Your answer must consist solely of the line containing "vfov_deg: 36.0" and all subsequent lines through the end of the entries, reproduced exactly.

Stored data

↓

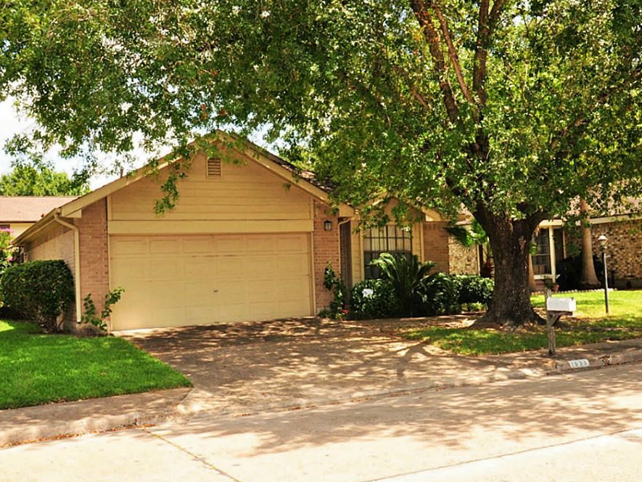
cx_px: 320
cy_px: 245
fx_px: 742
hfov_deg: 46.8
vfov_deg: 36.0
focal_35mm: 40
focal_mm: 24
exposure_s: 1/125
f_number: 20
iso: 900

↑

Exercise response:
vfov_deg: 36.0
focal_35mm: 40
focal_mm: 24
exposure_s: 1/125
f_number: 20
iso: 900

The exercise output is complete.